O rival seria novamente Portugal na finalíssima. A Grécia era o azarão diante do favoritismo português por ser um time em peças melhor e jogar em casa. O país lusitano estava quase em êxtase com sua Seleção que poderia erguer a primeira conquista da história. O palco foi o Estádio da Luz em Lisboa. De um lado, os comandados de Felipão e do outro, os de Rehhagel. O time português tinha craques como Deco, Ricardo Carvalho e Luis Figo para o jogo. E a Grécia tinha a suspensão de seu camisa 10, Karagounis, por cartões amarelos.

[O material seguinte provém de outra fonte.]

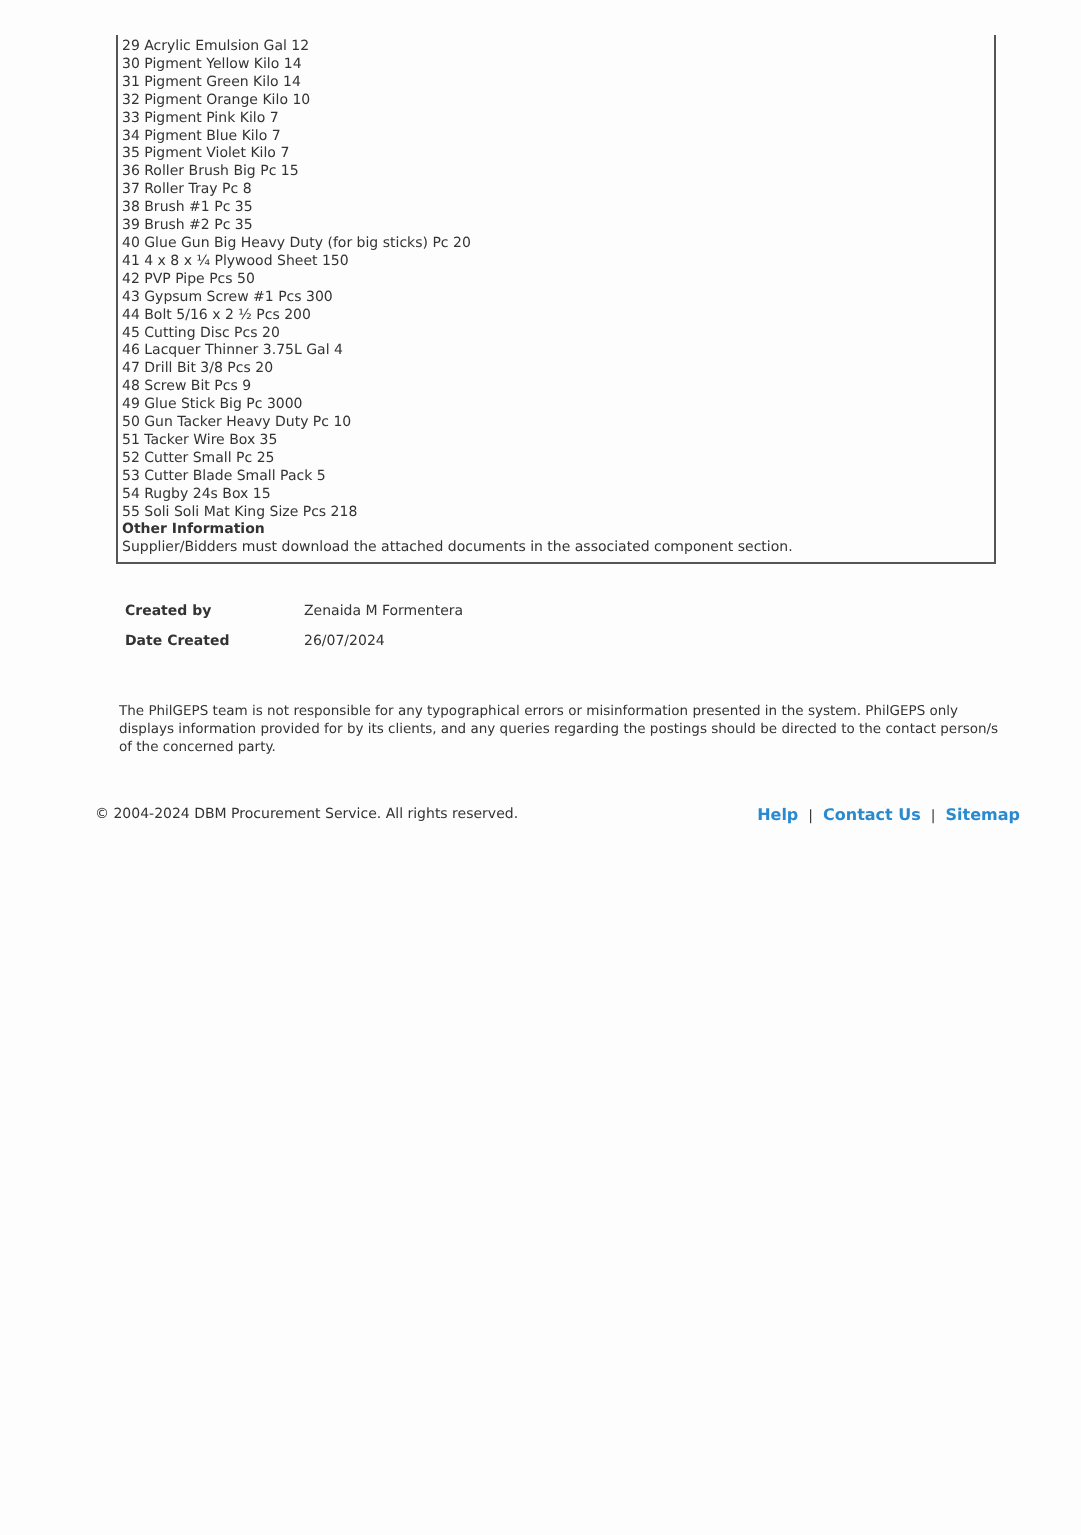29 Acrylic Emulsion Gal 12
30 Pigment Yellow Kilo 14
31 Pigment Green Kilo 14
32 Pigment Orange Kilo 10
33 Pigment Pink Kilo 7
34 Pigment Blue Kilo 7
35 Pigment Violet Kilo 7
36 Roller Brush Big Pc 15
37 Roller Tray Pc 8
38 Brush #1 Pc 35
39 Brush #2 Pc 35
40 Glue Gun Big Heavy Duty (for big sticks) Pc 20
41 4 x 8 x ¼ Plywood Sheet 150
42 PVP Pipe Pcs 50
43 Gypsum Screw #1 Pcs 300
44 Bolt 5/16 x 2 ½ Pcs 200
45 Cutting Disc Pcs 20
46 Lacquer Thinner 3.75L Gal 4
47 Drill Bit 3/8 Pcs 20
48 Screw Bit Pcs 9
49 Glue Stick Big Pc 3000
50 Gun Tacker Heavy Duty Pc 10
51 Tacker Wire Box 35
52 Cutter Small Pc 25
53 Cutter Blade Small Pack 5
54 Rugby 24s Box 15
55 Soli Soli Mat King Size Pcs 218
Other Information
Supplier/Bidders must download the attached documents in the associated component section.
| Created by | Zenaida M Formentera |
| Date Created | 26/07/2024 |
The PhilGEPS team is not responsible for any typographical errors or misinformation presented in the system. PhilGEPS only displays information provided for by its clients, and any queries regarding the postings should be directed to the contact person/s of the concerned party.
© 2004-2024 DBM Procurement Service. All rights reserved. Help | Contact Us | Sitemap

Assim, o treinador do plantel grego teve de mudar o sistema, escalando Vrykas no lugar do 10. A proposta dos dois treinadores era clara, ir pela vitória, aguentar lá atrás e sair no contra-ataque. Para sorte grega, as ameaças do ataque de Portugal, Pauleta e Nuno Gomes não eram muito afinadas. As principais ameaças vinham dos pés de Figo, imparável durante o torneio, mas pouco entrosado com a equipe. Maniche era outro que tentava arremates de longe, porém sem muito perigo ao arco heleno.
A Grécia sabia o que se jogava, fez essa estratégia durante todo o campeonato e o resultado foi a vitória mais uma vez. Esperam seu momento, sua ocasião, sua sorte e as oportunidades vieram. Outra vez no segundo tempo com um cruzamento de Basinas, Charisteas arrematou os portugueses de cabeça. Foi o único gol da partida, o do título.

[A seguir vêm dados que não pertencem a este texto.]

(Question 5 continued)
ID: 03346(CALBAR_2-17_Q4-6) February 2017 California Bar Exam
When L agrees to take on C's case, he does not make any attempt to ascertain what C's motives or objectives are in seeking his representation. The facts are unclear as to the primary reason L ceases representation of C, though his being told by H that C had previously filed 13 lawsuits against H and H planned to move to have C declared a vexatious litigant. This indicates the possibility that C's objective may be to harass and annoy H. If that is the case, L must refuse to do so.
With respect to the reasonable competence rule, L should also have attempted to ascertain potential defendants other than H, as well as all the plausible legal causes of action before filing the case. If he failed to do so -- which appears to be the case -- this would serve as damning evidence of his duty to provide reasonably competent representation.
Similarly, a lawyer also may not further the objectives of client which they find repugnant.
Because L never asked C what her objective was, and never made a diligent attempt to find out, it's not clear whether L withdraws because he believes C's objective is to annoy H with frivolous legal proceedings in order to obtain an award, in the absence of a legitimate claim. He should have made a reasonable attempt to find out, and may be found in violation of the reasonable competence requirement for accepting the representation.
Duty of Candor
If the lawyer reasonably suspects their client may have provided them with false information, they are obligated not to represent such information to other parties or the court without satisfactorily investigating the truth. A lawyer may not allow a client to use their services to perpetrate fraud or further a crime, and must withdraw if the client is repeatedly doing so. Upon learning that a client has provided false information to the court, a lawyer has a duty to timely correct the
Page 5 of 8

Aquele partido seria lembrado como um conto histórico. As lágrimas de Cristiano Ronaldo e de todo Portugal. Foi a tarde que um grupo de jogadores que ninguém apostava um real souberam jogar e venceram a final. Não basta somente ter qualidade, o trabalho é essencial em cada momento da competição e assim a Grécia soube vencer graças ao comando de Rehhagel
Pós-conquista
A ressaca daquela Eurocopa teve a recompensa para aquele grupo de jogadores. Dellas foi para Itália jogar no Perugia e depois Roma. Zagorakis, depois de ser considerado o jogador do torneio, foi para o Bologna. Charisteas também mudou de ares, saindo do Werder Bremen, da Alemanha, para o Ajax. Apesar disso, nenhum deles conseguiu ter um grande sucesso depois, mas aquela Copa foi o auge para todos. Katsourantis e Karagounis tiveram mais sorte. O primeiro foi para o gigante Panathinaikos, da Grécia, e o segundo para gigantes europeus como Inter de Milão e Benfica.

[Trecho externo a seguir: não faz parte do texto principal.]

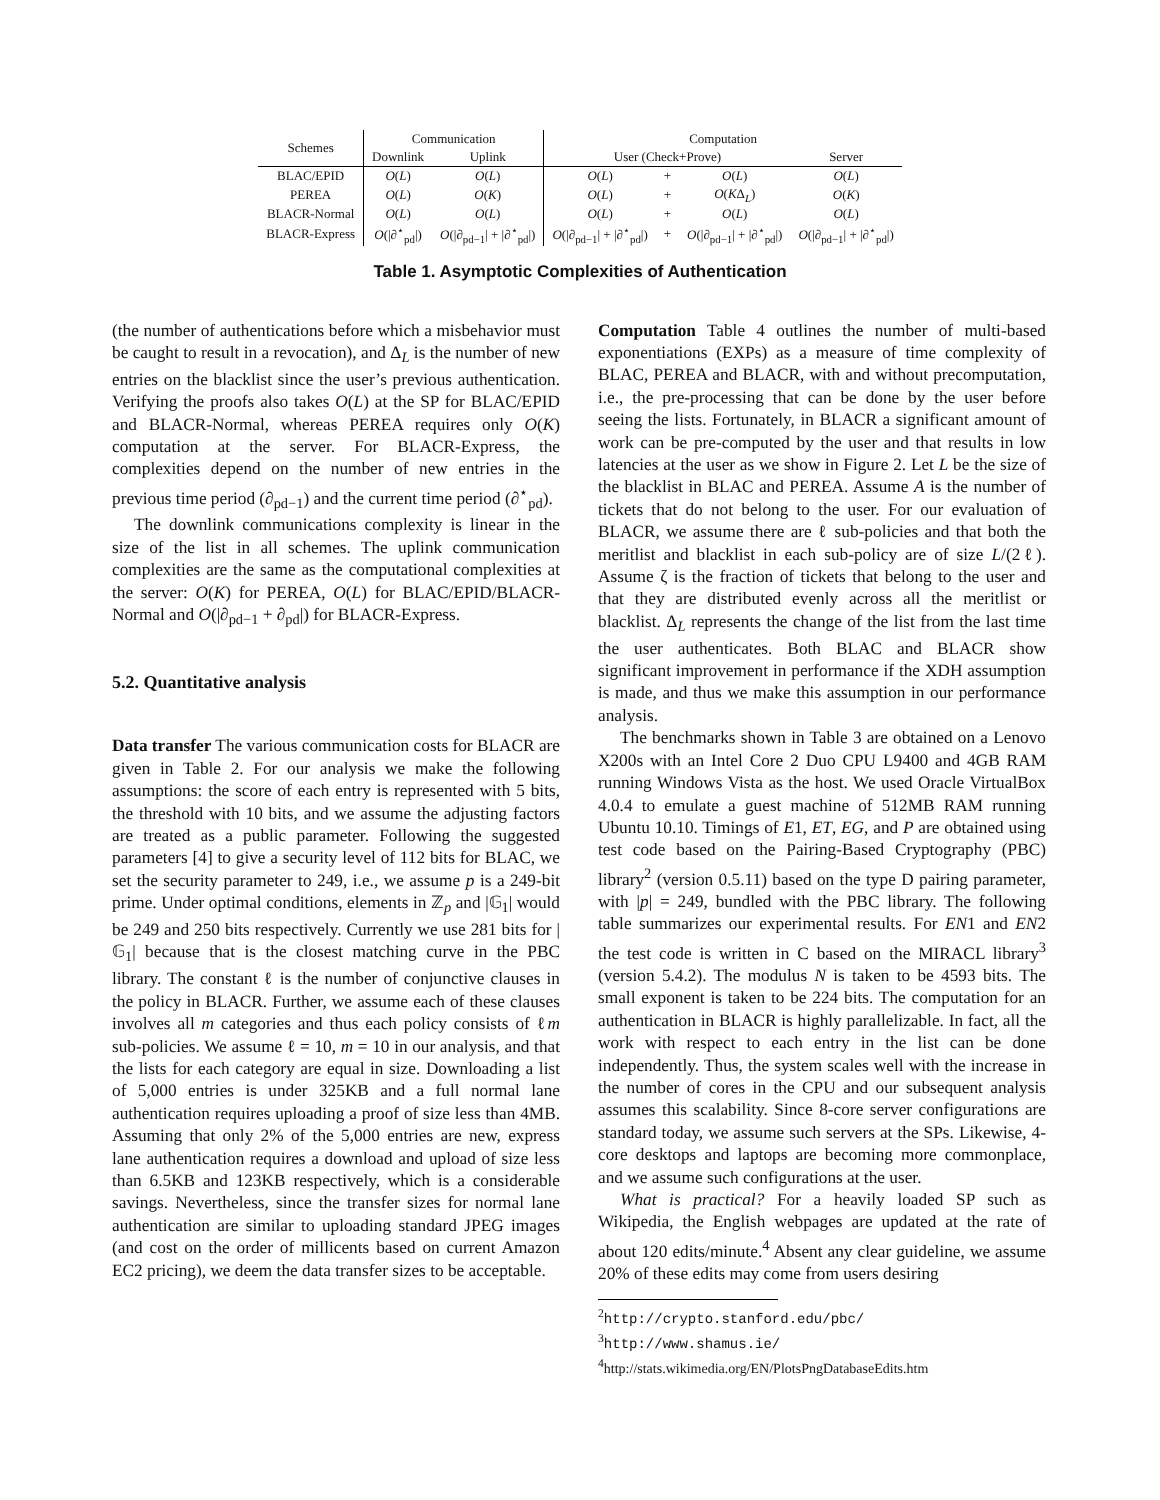| Schemes | Communication | | Computation | | | |
| --- | --- | --- | --- | --- | --- | --- |
| | Downlink | Uplink | User (Check+Prove) | | | Server |
| BLAC/EPID | O ( L ) | O ( L ) | O ( L ) | + | O ( L ) | O ( L ) |
| PEREA | O ( L ) | O ( K ) | O ( L ) | + | O ( K Δ<sub>L</sub>) | O ( K ) |
| BLACR-Normal | O ( L ) | O ( L ) | O ( L ) | + | O ( L ) | O ( L ) |
| BLACR-Express | O (/∂<sup>⋆</sup><sub>pd</sub>/) | O (/∂<sub>pd−1</sub>/ + /∂<sup>⋆</sup><sub>pd</sub>/) | O (/∂<sub>pd−1</sub>/ + /∂<sup>⋆</sup><sub>pd</sub>/) | + | O (/∂<sub>pd−1</sub>/ + /∂<sup>⋆</sup><sub>pd</sub>/) | O (/∂<sub>pd−1</sub>/ + /∂<sup>⋆</sup><sub>pd</sub>/) |
Table 1. Asymptotic Complexities of Authentication
(the number of authentications before which a misbehavior must be caught to result in a revocation), and Δ<sub>L</sub> is the number of new entries on the blacklist since the user’s previous authentication. Verifying the proofs also takes O(L) at the SP for BLAC/EPID and BLACR-Normal, whereas PEREA requires only O(K) computation at the server. For BLACR-Express, the complexities depend on the number of new entries in the previous time period (∂<sub>pd−1</sub>) and the current time period (∂<sup>⋆</sup><sub>pd</sub>).
The downlink communications complexity is linear in the size of the list in all schemes. The uplink communication complexities are the same as the computational complexities at the server: O(K) for PEREA, O(L) for BLAC/EPID/BLACR-Normal and O(|∂<sub>pd−1</sub> + ∂<sub>pd</sub>|) for BLACR-Express.
5.2. Quantitative analysis
Data transfer The various communication costs for BLACR are given in Table 2. For our analysis we make the following assumptions: the score of each entry is represented with 5 bits, the threshold with 10 bits, and we assume the adjusting factors are treated as a public parameter. Following the suggested parameters [4] to give a security level of 112 bits for BLAC, we set the security parameter to 249, i.e., we assume p is a 249-bit prime. Under optimal conditions, elements in ℤ<sub>p</sub> and |𝔾<sub>1</sub>| would be 249 and 250 bits respectively. Currently we use 281 bits for |𝔾<sub>1</sub>| because that is the closest matching curve in the PBC library. The constant ℓ is the number of conjunctive clauses in the policy in BLACR. Further, we assume each of these clauses involves all m categories and thus each policy consists of ℓm sub-policies. We assume ℓ = 10, m = 10 in our analysis, and that the lists for each category are equal in size. Downloading a list of 5,000 entries is under 325KB and a full normal lane authentication requires uploading a proof of size less than 4MB. Assuming that only 2% of the 5,000 entries are new, express lane authentication requires a download and upload of size less than 6.5KB and 123KB respectively, which is a considerable savings. Nevertheless, since the transfer sizes for normal lane authentication are similar to uploading standard JPEG images (and cost on the order of millicents based on current Amazon EC2 pricing), we deem the data transfer sizes to be acceptable.
Computation Table 4 outlines the number of multi-based exponentiations (EXPs) as a measure of time complexity of BLAC, PEREA and BLACR, with and without precomputation, i.e., the pre-processing that can be done by the user before seeing the lists. Fortunately, in BLACR a significant amount of work can be pre-computed by the user and that results in low latencies at the user as we show in Figure 2. Let L be the size of the blacklist in BLAC and PEREA. Assume A is the number of tickets that do not belong to the user. For our evaluation of BLACR, we assume there are ℓ sub-policies and that both the meritlist and blacklist in each sub-policy are of size L/(2ℓ). Assume ζ is the fraction of tickets that belong to the user and that they are distributed evenly across all the meritlist or blacklist. Δ<sub>L</sub> represents the change of the list from the last time the user authenticates. Both BLAC and BLACR show significant improvement in performance if the XDH assumption is made, and thus we make this assumption in our performance analysis.
The benchmarks shown in Table 3 are obtained on a Lenovo X200s with an Intel Core 2 Duo CPU L9400 and 4GB RAM running Windows Vista as the host. We used Oracle VirtualBox 4.0.4 to emulate a guest machine of 512MB RAM running Ubuntu 10.10. Timings of E1, ET, EG, and P are obtained using test code based on the Pairing-Based Cryptography (PBC) library<sup>2</sup> (version 0.5.11) based on the type D pairing parameter, with |p| = 249, bundled with the PBC library. The following table summarizes our experimental results. For EN1 and EN2 the test code is written in C based on the MIRACL library<sup>3</sup> (version 5.4.2). The modulus N is taken to be 4593 bits. The small exponent is taken to be 224 bits. The computation for an authentication in BLACR is highly parallelizable. In fact, all the work with respect to each entry in the list can be done independently. Thus, the system scales well with the increase in the number of cores in the CPU and our subsequent analysis assumes this scalability. Since 8-core server configurations are standard today, we assume such servers at the SPs. Likewise, 4-core desktops and laptops are becoming more commonplace, and we assume such configurations at the user.
What is practical? For a heavily loaded SP such as Wikipedia, the English webpages are updated at the rate of about 120 edits/minute.<sup>4</sup> Absent any clear guideline, we assume 20% of these edits may come from users desiring
<sup>2</sup> http://crypto.stanford.edu/pbc/
<sup>3</sup> http://www.shamus.ie/
<sup>4</sup> http://stats.wikimedia.org/EN/PlotsPngDatabaseEdits.htm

O goleiro Nikopolidis defendeu a meta do Olympiacos, da Grécia, por mais sete temporadas, se consolidando como um herói e um dos mais importantes jogadores de sua seleção. Já Otto Rehhagel, o comandante do plantel, seguiu seu curso na Seleção até a saída em 2011.
Desde aquele triunfo em solo português, a Grécia conseguiu voltar às Eurocopas seguintes e também pode competir a saudosa Copa das Confederações de 2005 na Alemanha. Na Eurocopa de 2008, caiu na fase de grupos após três derrotas. Em 2010, foram jogar a sua primeira Copa do Mundo na África do Sul, mas novamente não passaram dos grupos. Na Euro de 2012, caíram nas quartas de final para a Alemanha. Na Copa do Mundo em 2014, caíram para a Costa Rica nas oitavas de final.
Esse título foi o momento áureo de toda a história da seleção grega em competições internacionais. Mas nunca mais conseguiram outro triunfo daquele porte. Foi algo único, inexplicável, um daqueles casos em que não esperamos nada do time e ele acaba por surpreender o torcedor de uma forma inesquecível.